## [Provided passage]
Segment Open

Not all prospects come from the CHL or a directly comparable league, though. Take Tomas Hertl, San Jose’s 1st round selection one year prior to Mirco Mueller, as an example: Hertl spent the entirety of his draft year in the Czech Extraliga, the top men’s league in the Czech Republic, and scored 25 points in 38 games (0.66 P/GP). A forward who scored at that rate in any of the CHL leagues in their draft year might be in danger of being skipped entirely in the draft, or at least waiting until a later round to hear their name called. But Hertl was selected 17th overall. And unlike Mueller, selecting Hertl has made San Jose look very smart; his NHL career performance ranks 2nd in WAR and 3rd in points among his draft class, and he would certainly go much higher than 17th in a re-draft.

Hertl’s high draft selection and subsequent success at the NHL level shouldn’t come as a surprise to anybody because his scoring rate in his draft year was actually better than that of anybody else in his draft cohort. His raw point rates just didn’t reflect it because he played in a league where it was significantly tougher to score.

How do I know that Hertl played in a league where it was tougher to score? Just the fact that he played against grown men instead of teenagers isn’t enough to confirm this. After all, my beer league is full of grown men, but a team full of the worst teenagers in the OHL would still light our best team up if they went head-to-head. And while common sense may be enough to tell us that the Czech Extraliga is better than any CHL League, and that Hertl’s draft year scoring is better than that of a CHL forward who scored at the exact same rate, we can’t accurately say how much better it was, or compare to it to players who scored at different rates in other leagues without a measurement of how much good the Czech Extraliga and those other leagues are.

This underscores the need for an equivalency model: One which determines the value of a point in any given league around the world. I built mine out as an NHL Equivalency (NHLe) model on the scale of 1 NHL point, which means that if a league has an NHLe value of 0.5, one point in that league is worth 0.5 NHL points.

A “classic” NHLe model calculates the value of a point in one league by directly comparing how a set of players scored in one league to how those same players scored in the NHL, typically in the same year or the year immediately after. In “League Equivalencies,” one of the earliest published works on this subject, Gabriel Desjardins laid out his method:

To determine the quality of the AHL (or any other league), we can simply look at every player who spent year one in a minor league and year two in the NHL and compare their PPG averages. In other words, the league quality relative to the NHL is:

Image from League Equivalencies by Gabriel Desjardins

This methodology is very effective in its own right, but suffers from three issues:

The development which players undergo between year 1 and year 2 is effectively “baked in” to the model, which skews it in favor of leagues with younger players. If League A is exactly equal to League B in every manner except that League A is full of younger players, then it stands to reason that NHL imports from League A will undergo more development in between years 1 and 2 than those from League B, and thus, score more in year 2. This will lead the model to erroneously state that League A is more difficult to score in, when it really just has younger players who develop more before they see the NHL.

Segment Closed

## [Chart analysis data]
Segment Open

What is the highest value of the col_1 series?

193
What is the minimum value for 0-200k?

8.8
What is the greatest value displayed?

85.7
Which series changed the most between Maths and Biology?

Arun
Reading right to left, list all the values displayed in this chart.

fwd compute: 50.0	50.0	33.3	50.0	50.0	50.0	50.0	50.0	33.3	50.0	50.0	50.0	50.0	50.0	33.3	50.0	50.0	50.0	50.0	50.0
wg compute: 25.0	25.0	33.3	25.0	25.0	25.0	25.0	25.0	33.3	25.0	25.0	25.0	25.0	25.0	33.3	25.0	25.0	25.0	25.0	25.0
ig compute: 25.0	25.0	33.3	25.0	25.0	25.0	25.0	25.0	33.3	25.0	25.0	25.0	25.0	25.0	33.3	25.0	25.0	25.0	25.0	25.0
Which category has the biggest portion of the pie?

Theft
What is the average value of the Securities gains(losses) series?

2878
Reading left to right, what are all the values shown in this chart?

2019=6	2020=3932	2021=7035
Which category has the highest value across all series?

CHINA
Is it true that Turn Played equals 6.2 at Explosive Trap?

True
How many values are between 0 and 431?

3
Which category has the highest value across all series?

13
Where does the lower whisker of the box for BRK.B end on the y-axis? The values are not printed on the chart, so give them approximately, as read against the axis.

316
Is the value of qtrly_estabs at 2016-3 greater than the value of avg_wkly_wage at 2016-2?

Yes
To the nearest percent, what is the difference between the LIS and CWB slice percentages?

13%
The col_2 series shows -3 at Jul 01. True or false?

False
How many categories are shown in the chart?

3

Segment Closed

## [Task requirements]
Pick up the passage on NHL equivalency models after its final sentence and carry it forward.

## [Answer space]
Using the average points per game in each league makes the data more susceptible to being skewed by extreme values and does not take sample size into account. A player who plays only one game in league A and one game in the NHL holds the same weight as a player who plays 82 games in both.
This method only works for leagues that directly produce NHLers in the following season. It is impossible to use this method to calculate an NHLe value for a league like the GTHL U16 where players literally cannot play in the NHL in the following season. In addition, while a handful of leagues do produce NHLers in the following season, many of them produce such a small amount that one outlier in either direction can heavily throw off the final estimate.

All three of these problems were remedied in one place when CJ Turtoro published Network NHLe, an excellent piece which I recommend you read. (As a side note, I cannot thank CJ enough for all the effort he put into publishing his initial work and the help he provided me with mine. People like CJ who not only possess the intelligence and domain knowledge to help others, but also the kindness and genuine passion required to do so, are what make the hockey analytics community an unstoppable army of nerds becoming wrong less frequently.)

CJ handled the first problem by using only transitions between players who played in two leagues in the same year. (I also did this and never seriously considered using multi-year transitions.)

He handled the second problem by dividing the total sum of points in a league by the total sum of games played.

The third problem — which I consider the biggest of the three — he handled with a network approach, using indirect paths between leagues to determine the relative strength of each of them. The following example uses fictional data with nice round numbers to explain how one indirect path is calculated:

100 players have played in League A and League B in the same year. They scored a total of 1,000 points in 1,000 games in League A (1.0 P/GP) and 500 points in 1,000 games in League B (0.5 P/GP). In order to determine the “League B Equivalency” of League A, we divide points per game in League B by points per game in League A, which works out to 0.5/1.0 = 0.5.
500 players have played in League B and the NHL in the same year. They scored a total of 1,000 points in 1,000 games in League B (1.0 P/GP) and 200 points in 1000 games in the NHL (0.2 P/GP). We follow the same methodology laid out above to calculate the NHL equivalency of League B: 0.2/1.0 = 0.2.
We know that League A has a “League B Equivalency” of 0.5 and League B has an NHL Equivalency of 0.2. In order to determine the NHL Equivalency of League A, we simply multiply these two values by one another: 0.5*0.2 = 0.1. This path states that a point in League A is worth 0.1 NHL points.

No players need to have ever played in League A and the NHL in the same season for this methodology to work. So long as there is a connecting league in between the two, an NHLe value can be calculated for League A.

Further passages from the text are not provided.